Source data
☆ ☆ ☆ ☆
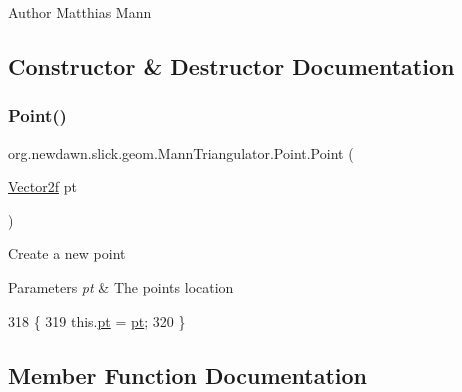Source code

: \begin{DoxyAuthor}{Author}
Matthias Mann 
\end{DoxyAuthor}


\subsection{Constructor \& Destructor Documentation}
\mbox{\label{classorg_1_1newdawn_1_1slick_1_1geom_1_1_mann_triangulator_1_1_point_aadb7397067180e5b2f28f1ffb777e081}} 
\subsubsection{\texorpdfstring{Point()}{Point()}}
{\footnotesize\ttfamily org.\+newdawn.\+slick.\+geom.\+Mann\+Triangulator.\+Point.\+Point (\begin{DoxyParamCaption}\item[{\mbox{\hyperlink{classorg_1_1newdawn_1_1slick_1_1geom_1_1_vector2f}{Vector2f}}}]{pt }\end{DoxyParamCaption})\hspace{0.3cm}{\ttfamily [inline]}}

Create a new point


\begin{DoxyParams}{Parameters}
{\em pt} & The points location \\
\hline
\end{DoxyParams}

\begin{DoxyCode}
318                                   \{
319             this.\mbox{\hyperlink{classorg_1_1newdawn_1_1slick_1_1geom_1_1_mann_triangulator_1_1_point_afd78802a3fe9d6abf60a218d24be56aa}{pt}} = \mbox{\hyperlink{classorg_1_1newdawn_1_1slick_1_1geom_1_1_mann_triangulator_1_1_point_afd78802a3fe9d6abf60a218d24be56aa}{pt}};
320         \}
\end{DoxyCode}


\subsection{Member Function Documentation}
\mbox{\label{classorg_1_1newdawn_1_1slick_1_1geom_1_1_mann_triangulator_1_1_point_a61201245a3be65aae48cc8a678e7d4ac}}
☆ ☆ ☆ ☆
All the records need to be repeated exactly, with the images dropped.

Source code

: \begin{DoxyAuthor}{Author}
Matthias Mann 
\end{DoxyAuthor}


\subsection{Constructor \& Destructor Documentation}
\mbox{\label{classorg_1_1newdawn_1_1slick_1_1geom_1_1_mann_triangulator_1_1_point_aadb7397067180e5b2f28f1ffb777e081}} 
\subsubsection{\texorpdfstring{Point()}{Point()}}
{\footnotesize\ttfamily org.\+newdawn.\+slick.\+geom.\+Mann\+Triangulator.\+Point.\+Point (\begin{DoxyParamCaption}\item[{\mbox{\hyperlink{classorg_1_1newdawn_1_1slick_1_1geom_1_1_vector2f}{Vector2f}}}]{pt }\end{DoxyParamCaption})\hspace{0.3cm}{\ttfamily [inline]}}

Create a new point


\begin{DoxyParams}{Parameters}
{\em pt} & The points location \\
\hline
\end{DoxyParams}

\begin{DoxyCode}
318                                   \{
319             this.\mbox{\hyperlink{classorg_1_1newdawn_1_1slick_1_1geom_1_1_mann_triangulator_1_1_point_afd78802a3fe9d6abf60a218d24be56aa}{pt}} = \mbox{\hyperlink{classorg_1_1newdawn_1_1slick_1_1geom_1_1_mann_triangulator_1_1_point_afd78802a3fe9d6abf60a218d24be56aa}{pt}};
320         \}
\end{DoxyCode}


\subsection{Member Function Documentation}
\mbox{\label{classorg_1_1newdawn_1_1slick_1_1geom_1_1_mann_triangulator_1_1_point_a61201245a3be65aae48cc8a678e7d4ac}}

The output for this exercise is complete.